The comment, which raised hackles in the crowd, marked the first time the city has articulated what had heretofore been a quiet shift, said David Chen, executive director of the Chinese-American Planning Council and a veteran of city child care services. Prior to OST, the city fully funded public, school-age child care for roughly 10,000 students up to age 12. “Even if the city didn’t say it before, you can see the trend that OST is leading,” said Chen. “Government is no longer standing behind you 100 percent.”

The OST programs, which launched this fall, will care for far more children—approximately 65,000 students from kindergarten to high school once it reaches full capacity next year.
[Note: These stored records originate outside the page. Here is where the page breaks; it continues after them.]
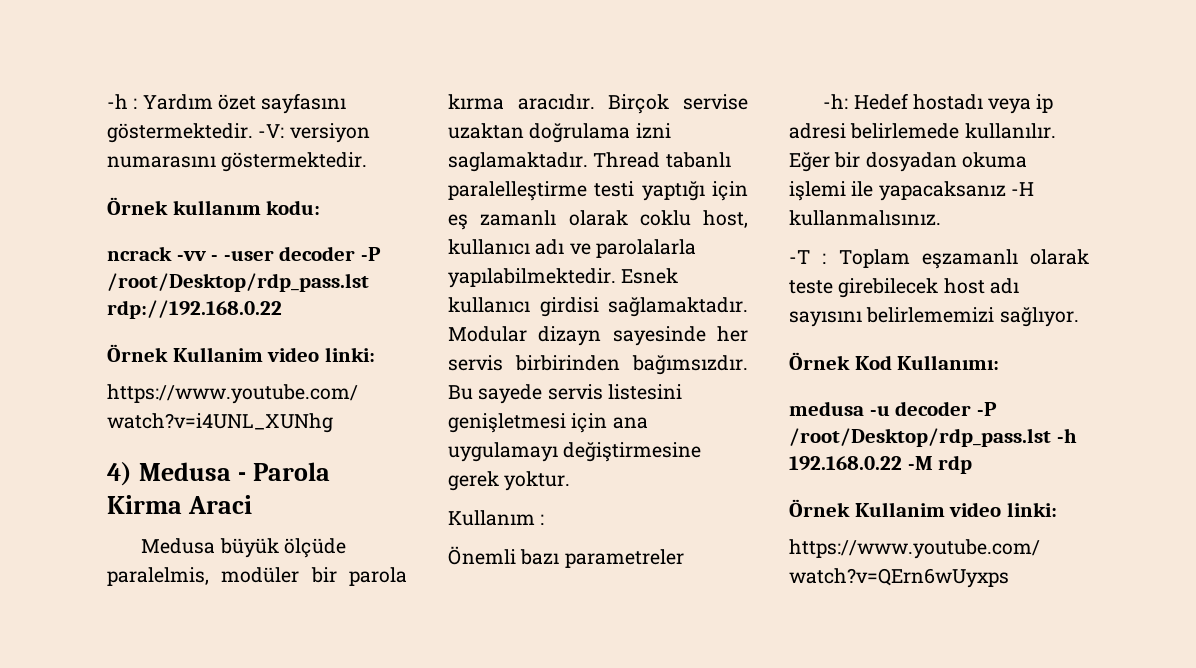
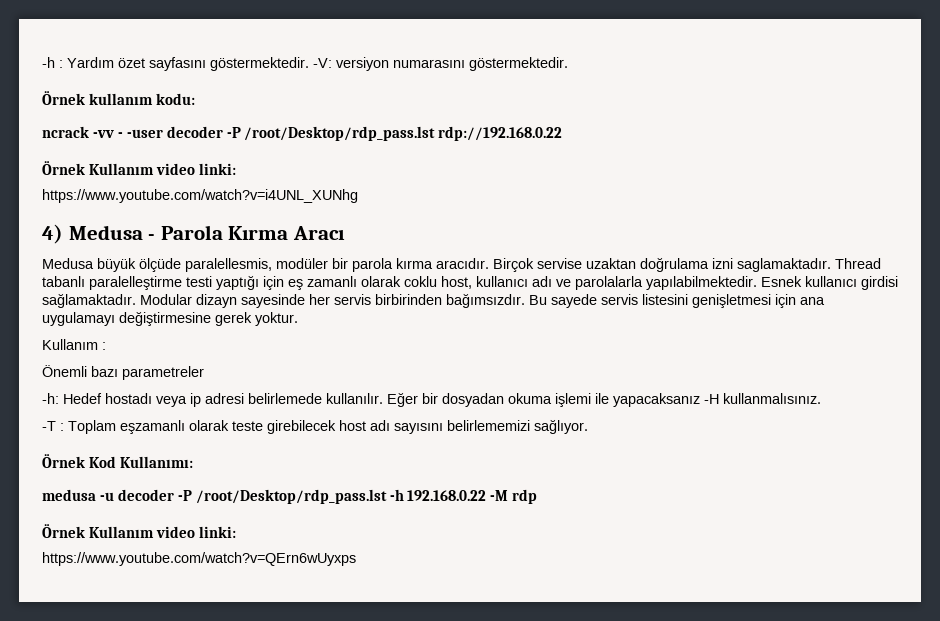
[172,347,263,362] Kullanim -> [88,163,154,175] Kullanım
[107,495,253,514] Kirma Araci -> [228,226,345,240] Kırma Aracı
[107,567,209,586] paralelmis, -> [185,258,272,272] paralellesmis,
[854,502,945,517] Kullanim -> [88,526,154,538] Kullanım

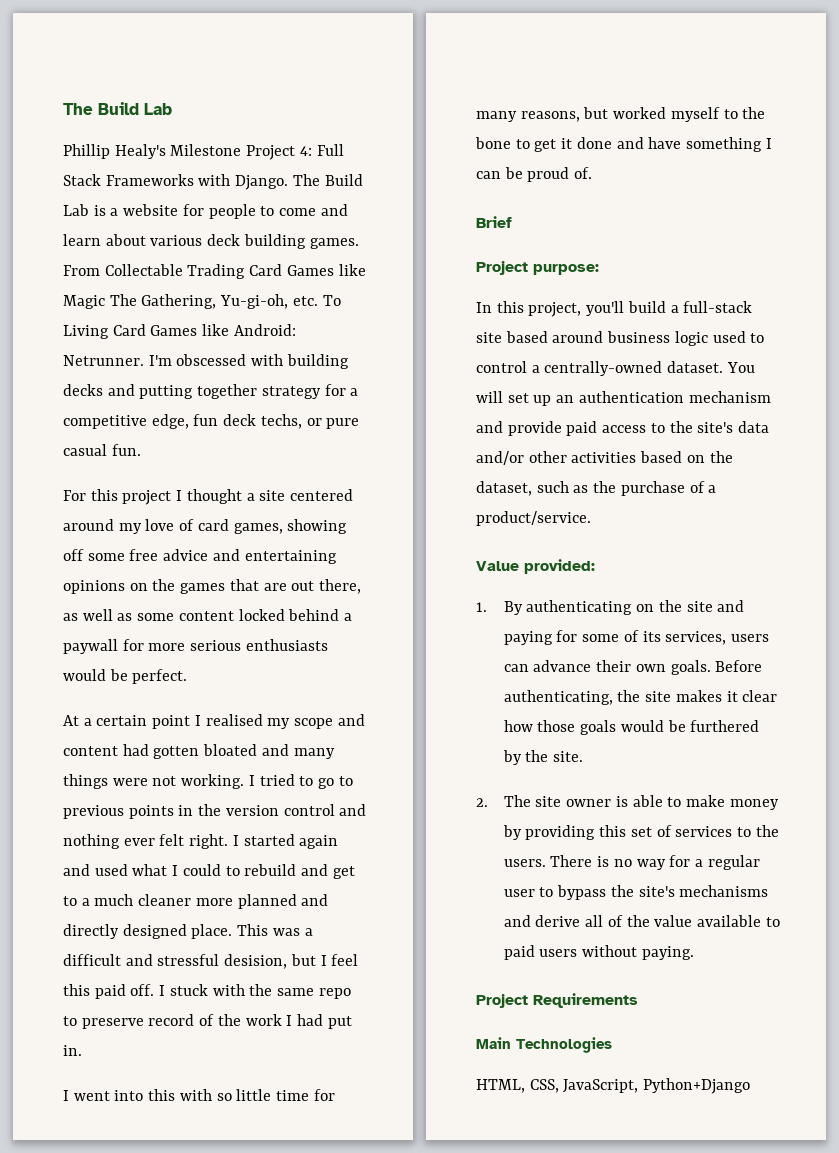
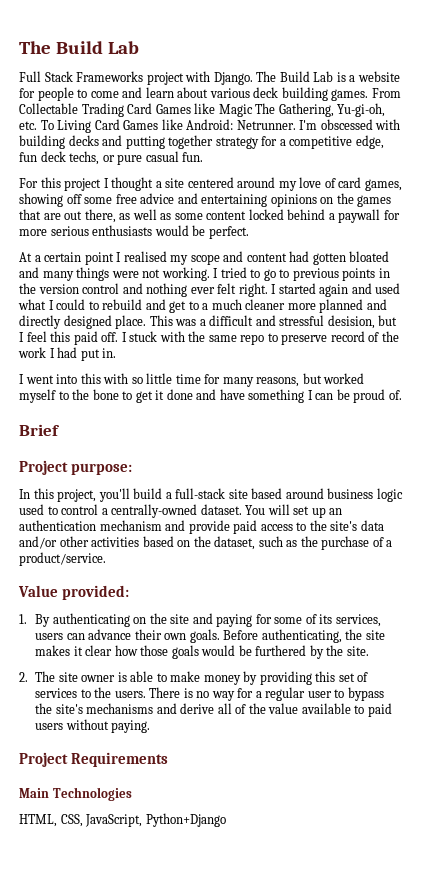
[63,144,312,160] Phillip Healy's Milestone Project 4: -> (139, 47) none
(194, 180) none -> [146,72,184,85] project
The new system replaces a mix of care provided for children and teenagers by myriad agencies and funding streams, allocating a maximum of $2,800 per child per year, far less than OST’s elementary-age predecessor, which paid around $5,000 per child.

When audience members voiced concerns that the agency was under-funding child care services, Assistant Commissioner Christopher Caruso defended the agency’s payment rates. “We have programs that are doing an excellent job with $2,800,” he said.

It costs Edward Auerbach, executive director of Just-Us, Inc., a youth services agency, even less: about $1292 annually per child. His OST program, which serves 100 middle-schoolers in the Bronx, offers a range of tutoring and extracurricular activities—but only three days a week, plus school holidays and vacations. On days when Just-Us is closed, they direct students to other after-school programs, said Auerbach. “The funding for the first year…only takes you so far,” said Auerbach. Just-Us plans to expand its services to four days this spring, but will reduce its daily hours of operation, opening at 3:30 instead of 3:00, to mitigate the cost.

Other program directors say the city’s math just doesn’t add up. “When I look at the goals of OST, I don’t know how to run a program that good on $2,800,” said Richard Buery, executive director of Groundwork, an East New York group that serves roughly 400 children and teenagers under OST. Buery, who has been fundraising heavily to supplement the city’s rates, estimates that the average cost of care for a child in his programs, which operate 3-6 p.m. on weekdays, as well as holidays and summer breaks, range from $4,000-$5,000 per student per year, depending on age. Still, Buery understands the city’s concerns. In an era of tight budgets and shrinking government aid, he said, “you want to have diverse funding pools to ensure maximum stability.”

The agency is taking that to heart. DYCD’s commissioner, Jeanne Mullgrav has been hitting up foundations herself, said Caruso, adding that the OST program was launched in part with $12 million from the Wallace Foundation to cover infrastructure costs. The city’s also culled another $1 million from the Clark Foundation to bolster middle-school programs, and is approaching other funders as it hashes out a five-year business plan to chart its fundraising goals.

But even that, say some providers, puts their programs in a bind. “I’m concerned that Mullgrav is going to be bringing in private money and compete against the [community based organizations],” said Nancy Wackstein, executive director of United Neighborhood Houses, a confederation of settlement houses active in youth development. “I don’t believe there are sufficient private foundation dollars to provide support for all this. Where do they think the CBO programs will find the money?”